It didn’t take new St Fort “recruit” Adam Richardson long to get that winning feeling.
Fresh from the drive south from Queensland, Adam again hopped in his car and made the three-hour trip to Wagga to drive for his uncle Darren, landing the chocolates in great fashion by winning the Ladyship Pace by a big 34-metre margin with Ultimate Risk.
“It was certainly the perfect way to again kick off my career down here and hopefully there’s bigger things to come, courtesy of the Peacock stable,” Adam said.
And the combination has since tasted further success at Junee along with a second placing at Wagga.
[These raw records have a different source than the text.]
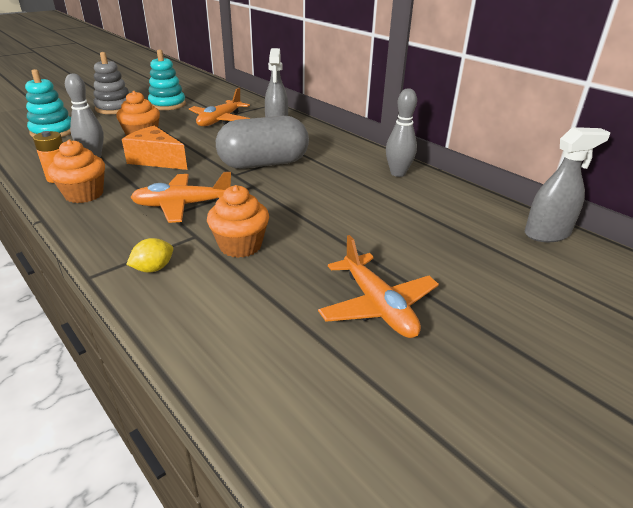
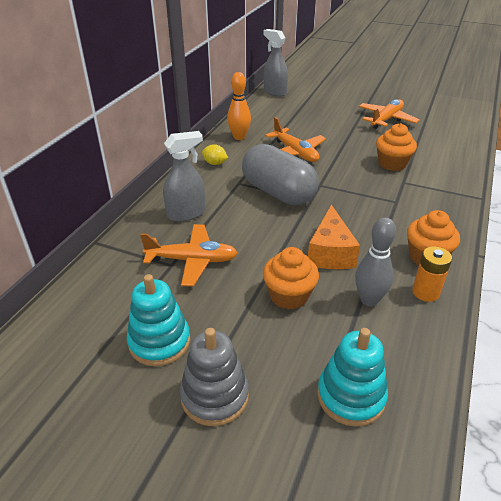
camera: 115 degrees left, 5 degrees up
yellow lemon [126,238,173,273] -> yellow lemon moved to [202,144,228,165]
orange plane [130,172,231,223] -> orange plane moved to [265,117,326,162]
grey bowling pin [386,88,417,177] -> orange bowling pin [227,72,251,140]

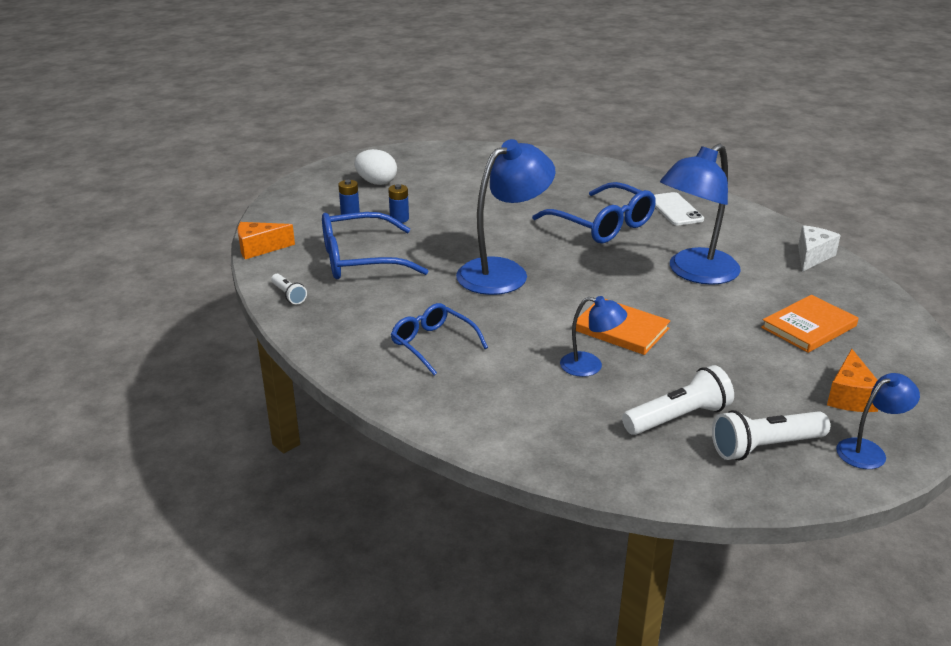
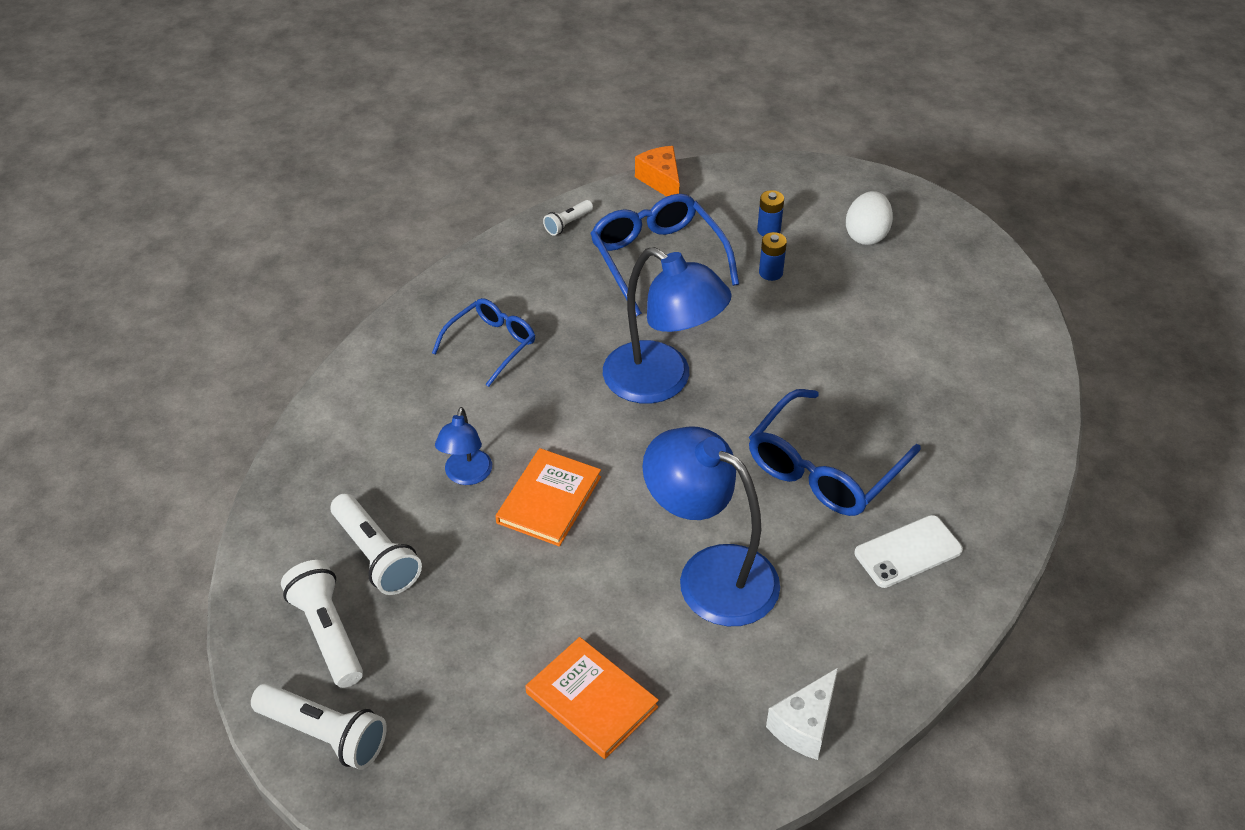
camera: 80 degrees right, 15 degrees up
white cheese [798,225,841,272] -> white cheese turned 105 degrees clockwise [766,668,838,760]
orange cheese [827,349,878,412] -> none
blue lamp [836,373,920,469] -> white flashlight [251,683,387,770]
Adam and his partner Lee Storie and three young children have settled in well at St Fort.
“We are all loving it down here and the property has first-class facilities so the team will get every opportunity to get up and firing,” he said.
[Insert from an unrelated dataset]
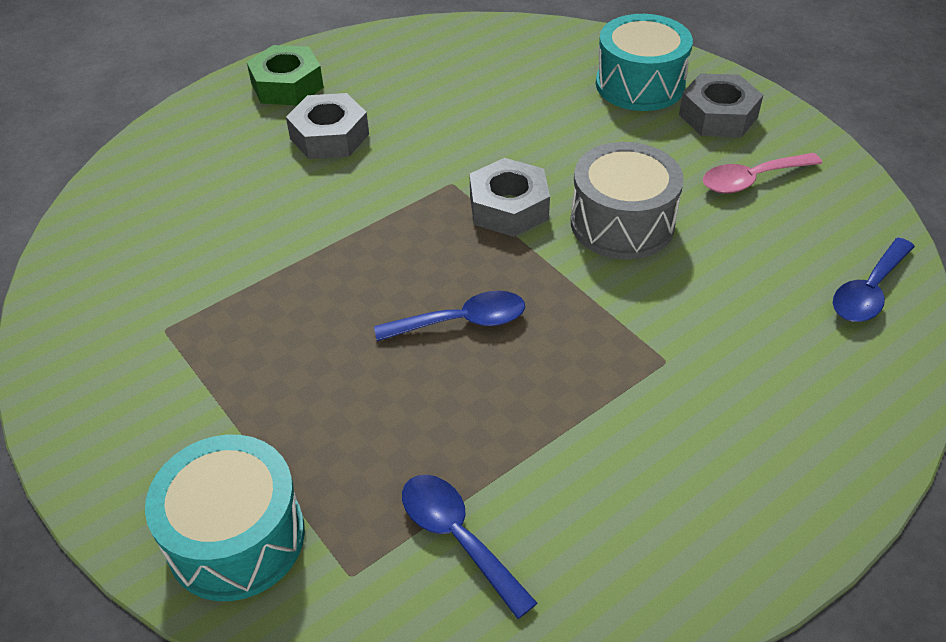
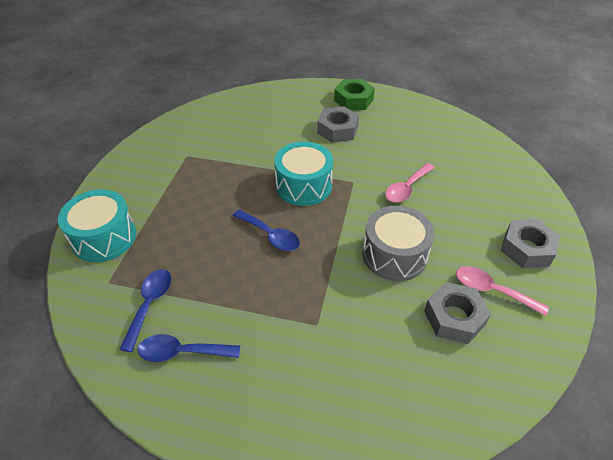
camera: 50 degrees right, 0 degrees up
grey nut [470,158,550,237] -> grey nut moved to [424,282,491,344]
turquoise drum [596,14,693,111] -> turquoise drum moved to [274,141,333,206]
blue spoon [833,238,915,322] -> blue spoon moved to [138,334,240,362]
none -> pink spoon [385,163,435,203]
“The chance to again work for Tony and his racing partner Pooba Govender was too good to pass up.”
Adam got involved in the sport as a 17-year-old through his uncle Darren, later shifting to Queensland where he worked for Darrel Graham.
“I learnt a fair bit working for Darrel and actually landed my first-ever winner at the Gold Coast on a horse called Shuns Bro, which was prepared by him.”
After a stint up north, Adam found himself working for Tony in 2009-10 when the Peacock stable was based at Kilmore.
“We had a sensational season and Tony just missed out on winning the leading metropolitan trainers award,” Adam said
“I didn’t get to drive at Melton as I didn’t have a metro licence, but I’m excited at the prospect of getting there in the near future.”
The Sunshine State again lured Adam back to the Darrel Graham stable before he branched out on his own with a team of seven.
The stable experienced its fair share of success with tough performer Cold Shark leading the way with eight victories. Adam also enjoyed some memorable moments as a freelance reinsman including a city win on the smart Chevals Clivesdale, who was later sold to the USA.
Adam is quick to heap praise on his partner Lee for her part in their success.
“Lee comes from a harness racing background with her parents always having been involved with standardbreds,” he said.
Adam said the team of about 20 horses at St Fort was shaping up well.
“They are coming along nicely, while Tony is also busy educating a handful of youngsters.”
Adam is also preparing two of his own pacers-versatile mare Barriettas Bliss, who ran 3rd in the recent Christmas Cup at Wagga behind the brilliant Brallos Pass; and an unraced 3yo trotter.
“We are excited about the opportunities at St Fort and look forward to spending a fair bit of time in the winner’s circle,” Adam said.